Moving into 2014, Landes is beginning an eight-week rolling, iterative schedule for the ERP implementation. "It doesn't have to be perfect because in many cases we would have to redo aspects of the system anyway. The idea is to remediate as you go to achieve smaller milestones."

Being a mentor and a mover and shaker

Landes, Cole and Shah said their total compensation (salary and bonus) are in line with the average compensation of other IT executives in their given industries. For senior IT executives in the non-IT manufacturing industry, our survey found the average IT salary and bonus in 2013 was $150,000; for technology consulting, it was $162,000; and for financial services, it's also about $150,000. The highest-paying industry was legal, insurance and real estate, at an average total compensation of $197,000.
The almighty dollar is a factor in terms of job satisfaction and career path for senior IT executives, the IT salary survey showed. And the ability to advance their careers and their take-home pay is based not only on their own actions, but on the actions or inaction of their staffs. 
Cole has found that work/life balance and flexibility motivates his employees. "If they work late, they come in later and they can work from home," he said.

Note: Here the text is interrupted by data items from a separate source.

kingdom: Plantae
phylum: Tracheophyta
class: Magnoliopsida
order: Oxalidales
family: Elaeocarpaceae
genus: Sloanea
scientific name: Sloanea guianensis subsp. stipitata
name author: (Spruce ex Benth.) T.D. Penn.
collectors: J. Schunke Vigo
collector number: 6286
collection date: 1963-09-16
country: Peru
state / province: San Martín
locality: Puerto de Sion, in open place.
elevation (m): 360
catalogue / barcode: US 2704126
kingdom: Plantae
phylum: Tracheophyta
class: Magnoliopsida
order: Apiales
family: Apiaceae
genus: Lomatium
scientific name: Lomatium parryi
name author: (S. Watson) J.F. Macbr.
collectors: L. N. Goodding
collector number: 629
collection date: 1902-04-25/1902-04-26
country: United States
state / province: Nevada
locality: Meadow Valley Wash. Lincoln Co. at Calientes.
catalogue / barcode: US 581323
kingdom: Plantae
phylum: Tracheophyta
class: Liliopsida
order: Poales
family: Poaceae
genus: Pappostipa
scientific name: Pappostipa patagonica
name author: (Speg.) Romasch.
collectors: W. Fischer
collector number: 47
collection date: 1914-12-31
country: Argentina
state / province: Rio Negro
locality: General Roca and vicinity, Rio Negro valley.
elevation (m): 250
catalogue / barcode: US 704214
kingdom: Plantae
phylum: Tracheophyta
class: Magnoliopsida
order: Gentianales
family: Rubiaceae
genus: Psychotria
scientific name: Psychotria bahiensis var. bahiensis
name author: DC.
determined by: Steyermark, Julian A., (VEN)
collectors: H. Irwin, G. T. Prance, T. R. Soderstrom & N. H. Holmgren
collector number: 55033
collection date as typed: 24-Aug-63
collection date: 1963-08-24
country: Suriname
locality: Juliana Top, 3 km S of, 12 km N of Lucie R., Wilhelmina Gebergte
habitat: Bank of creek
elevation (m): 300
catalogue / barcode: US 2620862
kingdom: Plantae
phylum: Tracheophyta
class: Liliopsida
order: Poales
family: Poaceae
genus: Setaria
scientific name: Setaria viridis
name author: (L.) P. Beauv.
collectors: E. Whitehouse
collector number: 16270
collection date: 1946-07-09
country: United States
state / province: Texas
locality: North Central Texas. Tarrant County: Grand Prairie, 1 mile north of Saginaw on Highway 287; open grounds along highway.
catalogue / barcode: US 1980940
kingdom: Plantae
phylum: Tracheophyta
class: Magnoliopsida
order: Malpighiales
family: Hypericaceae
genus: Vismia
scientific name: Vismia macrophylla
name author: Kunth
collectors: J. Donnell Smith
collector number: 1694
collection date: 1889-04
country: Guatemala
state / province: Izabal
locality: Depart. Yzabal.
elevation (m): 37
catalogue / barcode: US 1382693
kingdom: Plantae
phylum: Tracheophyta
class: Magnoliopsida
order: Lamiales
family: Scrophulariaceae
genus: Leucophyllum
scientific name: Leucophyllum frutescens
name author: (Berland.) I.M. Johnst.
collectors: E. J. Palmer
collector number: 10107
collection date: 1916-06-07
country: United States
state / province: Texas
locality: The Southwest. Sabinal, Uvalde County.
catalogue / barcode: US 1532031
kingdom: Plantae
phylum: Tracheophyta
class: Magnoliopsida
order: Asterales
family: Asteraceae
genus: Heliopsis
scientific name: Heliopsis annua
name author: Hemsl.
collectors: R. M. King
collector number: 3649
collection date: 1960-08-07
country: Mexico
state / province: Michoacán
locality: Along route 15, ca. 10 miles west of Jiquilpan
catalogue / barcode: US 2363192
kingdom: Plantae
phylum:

Work flexibility is also a hit with recent college grads, but Cole said it is harder to nail down the secret to keeping newer generations on the payroll. "They are looking for meaning in their work. I had a college grad tell me he didn't want to program for big banks who take money from people. He left to become a preacher," he said. "That's an extreme case, but money doesn't seem to be as big a motivator for many of them as meaningful work does."
This new generation also appreciates appreciation. An award or their picture on the wall for a job well done goes a long way, Cole added. "Public recognition motivates them. We try to balance all this, but the market is heating up and it's becoming more and more challenging to balance all of their needs."
Landes has taken steps to improve the work life of his new IT staff. Before he came on board, "everyone in IT felt like a task doer. No one was empowered to make choices or suggestions," he said. His first move was to start calling his team "solution engineers" instead of IT employees to get across the point that they were building solutions for the company. The next step was to give them a way to do that. "They meet with people now and communicate how a new product or functionality will help them. You have to empower them to make decisions, and if they make the wrong ones, it's a learning experience."
What motivates senior IT executives to stay with current employers? The top three reasons are that innovation is encouraged, business is picking up and the management team is strong. Conversely, senior IT executives start to head for the door when career advancement is limited, management is ineffective and the IT budget keeps getting cut.